Your instructions: Print out each entry without alteration, and keep the pictures out.

Stored items from a collection:
################

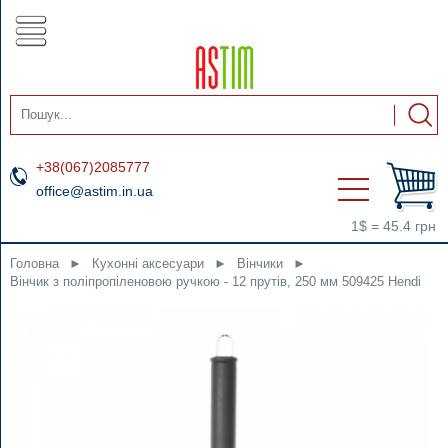
+38(067)2085777
office@astim.in.ua
1$ = 45.4 грн
Головна
►
Кухонні аксесуари
►
Вінчики
►
Вінчик з поліпропіленовою ручкою - 12 прутів, 250 мм 509425 Hendi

################

Answer to this exercise:
+38(067)2085777
office@astim.in.ua
1$ = 45.4 грн
Головна
►
Кухонні аксесуари
►
Вінчики
►
Вінчик з поліпропіленовою ручкою - 12 прутів, 250 мм 509425 Hendi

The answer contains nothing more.